Standalone DeX is the headline feature, but the TriFold doesn’t stop there. Connect a Bluetooth keyboard and mouse, and you’ve built a complete portable workstation that fits in a messenger bag. The experience becomes indistinguishable from using a small laptop, except your laptop also makes phone calls and fits in your jacket pocket when you’re done.

Samsung has also included Extended Mode, which lets you connect an external monitor for a true dual-screen setup. You can drag and drop apps between the TriFold’s display and the connected screen, creating a workflow identical to a traditional PC with two monitors. For presentations or extended work sessions at a desk, this transforms the phone into something approaching a full desktop replacement.

There’s even a hidden trick that Samsung didn’t mention during the announcement: the TriFold supports Second Screen functionality, letting it work as a wireless external monitor for your Windows PC. If you’re travelling and need dual displays, your phone can serve as the second screen for your laptop using the Miracast standard. No cables required.

Why this matters more than the folding screen

Foldable displays are impressive engineering, but they’ve existed for several years now. The Huawei Mate XT already proved that tri-fold hardware is possible. What makes the Galaxy Z TriFold genuinely different is how Samsung has thought about software.

Most foldables treat their larger internal displays as simply bigger phone screens. Apps scale up, you get more content visible at once, and that’s about it. The TriFold takes a different approach. Samsung has optimised the entire software experience around the idea that a 10-inch display deserves desktop-class productivity tools. The file manager displays folder structures, subdirectories, and file contents simultaneously, more like a desktop file browser than a mobile app. Native apps have been redesigned to take advantage of the space.

This is the real innovation. Not the hinges (though they’re impressive), not the display (though it’s gorgeous), but the recognition that a phone with a 10-inch screen should behave fundamentally differently than a phone with a 6-inch screen.

The laptop replacement question

Can the Galaxy Z TriFold actually replace a laptop? That depends entirely on what you do with a laptop.

For email, document editing, spreadsheets, video calls, web browsing, and light creative work, the answer is increasingly yes. The Snapdragon 8 Elite processor and 16GB of RAM handle demanding multitasking without breaking a sweat. Professional apps like the Adobe Photoshop beta and LumaFusion are available on Android, and they work well on large displays.

For heavy video editing, software development, or applications that simply don’t exist on mobile platforms, you’ll still need a traditional computer. The TriFold is remarkably capable, but it’s not magic.

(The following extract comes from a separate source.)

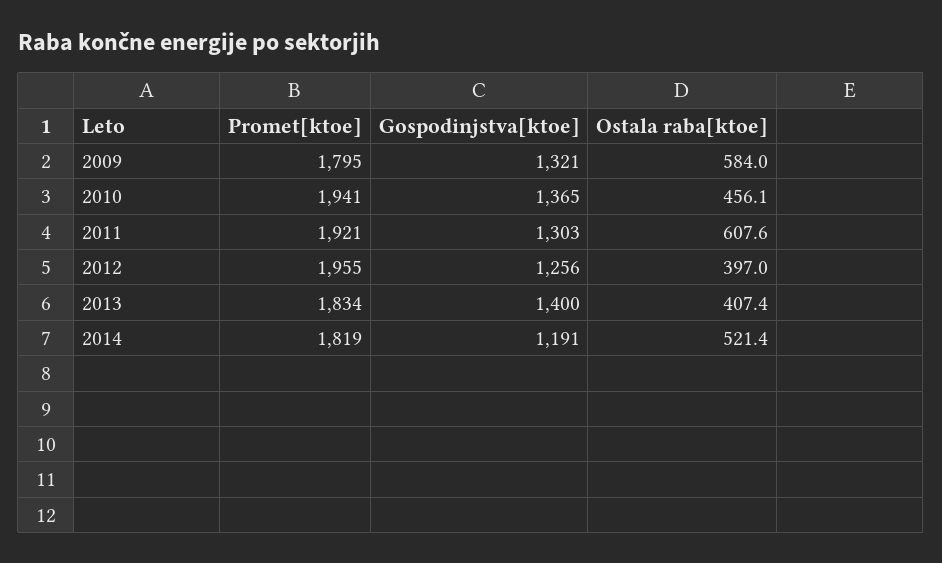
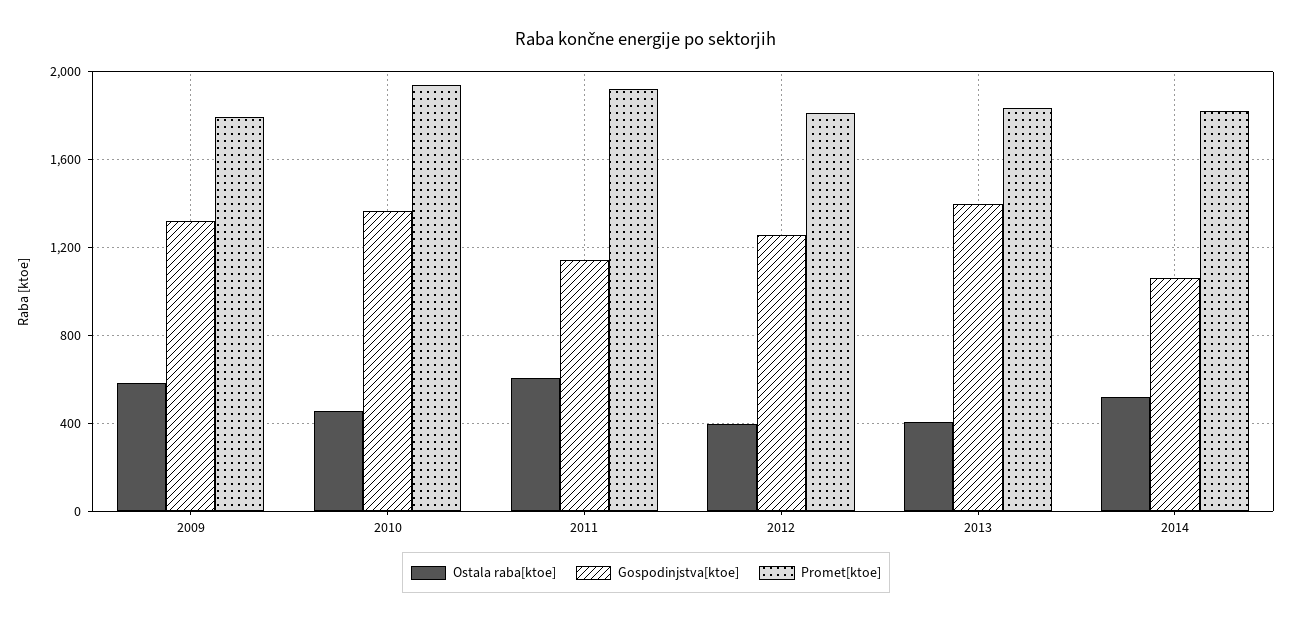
Gospodinjstva[ktoe], 2011: 1303 -> 1150
Promet[ktoe], 2012: 1955 -> 1800
Gospodinjstva[ktoe], 2014: 1191 -> 1050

The more interesting question is whether you need to carry both. For many professionals, the answer might now be no. A phone that genuinely functions as a portable workstation means leaving the laptop at home for short trips, conferences, or days when you’re mostly in meetings. The TriFold doesn’t need to replace your computer entirely. It just needs to reduce how often you need to carry it.

The bottom line

Samsung has built something genuinely new with the Galaxy Z TriFold. Yes, the hardware is impressive. Yes, the folding mechanism represents years of engineering refinement. But the feature that might actually change how people work is the one they barely mentioned in the announcement: a desktop operating system that runs natively on a phone, without external hardware, whenever you need it.

For the first time, a smartphone can credibly claim to be a productivity device that competes with laptops rather than complementing them. That’s not an incremental improvement. That’s a different category of product.

The Galaxy Z TriFold costs nearly $4,000. It’s heavy, it’s thick when folded, and it’s a first-generation device with all the risks that entails. But for mobile professionals who have been waiting for a phone that’s actually powerful enough to work on, the standalone DeX feature might justify every dollar.